No, I agree with you. I think the argument for breaking up these companies is emotional to some extent — some people are angry with these big companies, and a break-up is a vindictive, punitive way to show muscle and act on frustration.

There’s also the more analytical idea that breaking companies into multiple units creates competition by rivalry, which will lead to better outcomes because competition is generally a good thing. But this ignores two problems. First, if you create rivalry, you’re going to raise the number of outputs, which could end up increasing the volume of personalized advertisements and fake news, for instance. Second, these firms enjoy large network effects on the supply and the demand side, and so you’re going to lose a lot of efficiency if you break these companies into multiple business units.

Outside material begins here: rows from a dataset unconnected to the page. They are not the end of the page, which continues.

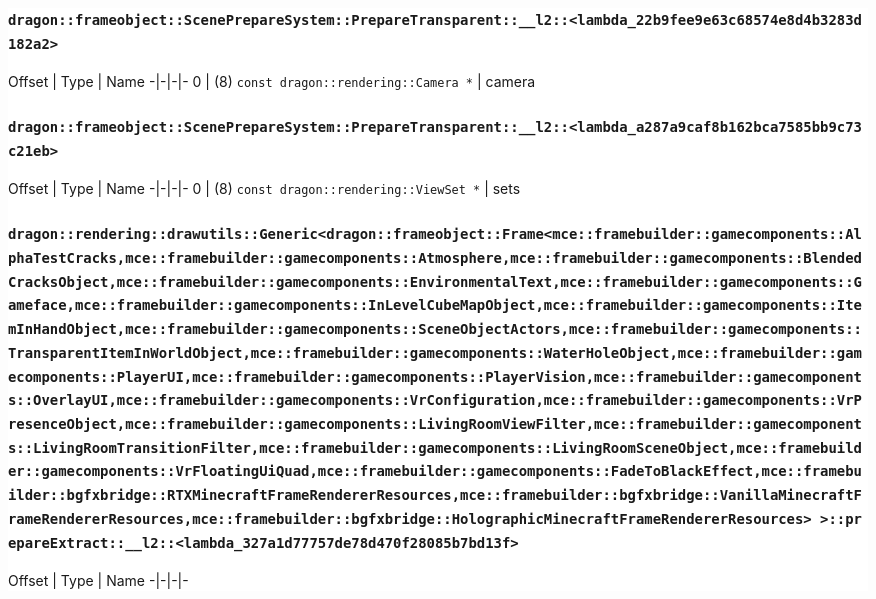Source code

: 
### `dragon::frameobject::ScenePrepareSystem::PrepareTransparent::__l2::<lambda_22b9fee9e63c68574e8d4b3283d182a2>`
Offset | Type | Name
-|-|-|-
0 | (8) `const dragon::rendering::Camera *` | camera


### `dragon::frameobject::ScenePrepareSystem::PrepareTransparent::__l2::<lambda_a287a9caf8b162bca7585bb9c73c21eb>`
Offset | Type | Name
-|-|-|-
0 | (8) `const dragon::rendering::ViewSet *` | sets


### `dragon::rendering::drawutils::Generic<dragon::frameobject::Frame<mce::framebuilder::gamecomponents::AlphaTestCracks,mce::framebuilder::gamecomponents::Atmosphere,mce::framebuilder::gamecomponents::BlendedCracksObject,mce::framebuilder::gamecomponents::EnvironmentalText,mce::framebuilder::gamecomponents::Gameface,mce::framebuilder::gamecomponents::InLevelCubeMapObject,mce::framebuilder::gamecomponents::ItemInHandObject,mce::framebuilder::gamecomponents::SceneObjectActors,mce::framebuilder::gamecomponents::TransparentItemInWorldObject,mce::framebuilder::gamecomponents::WaterHoleObject,mce::framebuilder::gamecomponents::PlayerUI,mce::framebuilder::gamecomponents::PlayerVision,mce::framebuilder::gamecomponents::OverlayUI,mce::framebuilder::gamecomponents::VrConfiguration,mce::framebuilder::gamecomponents::VrPresenceObject,mce::framebuilder::gamecomponents::LivingRoomViewFilter,mce::framebuilder::gamecomponents::LivingRoomTransitionFilter,mce::framebuilder::gamecomponents::LivingRoomSceneObject,mce::framebuilder::gamecomponents::VrFloatingUiQuad,mce::framebuilder::gamecomponents::FadeToBlackEffect,mce::framebuilder::bgfxbridge::RTXMinecraftFrameRendererResources,mce::framebuilder::bgfxbridge::VanillaMinecraftFrameRendererResources,mce::framebuilder::bgfxbridge::HolographicMinecraftFrameRendererResources> >::prepareExtract::__l2::<lambda_327a1d77757de78d470f28085b7bd13f>`
Offset | Type | Name
-|-|-|-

These Big Tech companies are American companies. Why aren’t half of the biggest tech companies European companies?

For one, Europeans are generally more risk-averse than American entrepreneurs. Also, we Europeans don’t really have a single market, contrary to what people often say. For instance, very trivial things, like opening a bank account from one country to another in Europe, are very difficult. So imagine how much of a hurdle there is for a startup willing to expand the number of geographic markets in which it’s operating in Europe.

There’s also the Brussels effect: Even as the European Union dictates norms and standards for the worldwide community, it also is trying to create innovation through legislation. In particular, they deeply believe competition creates innovation. And I think this belief has a lot of truth to it, but I think that it’s probably more true that innovation creates competition. And Brussels is too much into the “competition creates innovation” paradigm and not enough into the “innovation creates competition” one.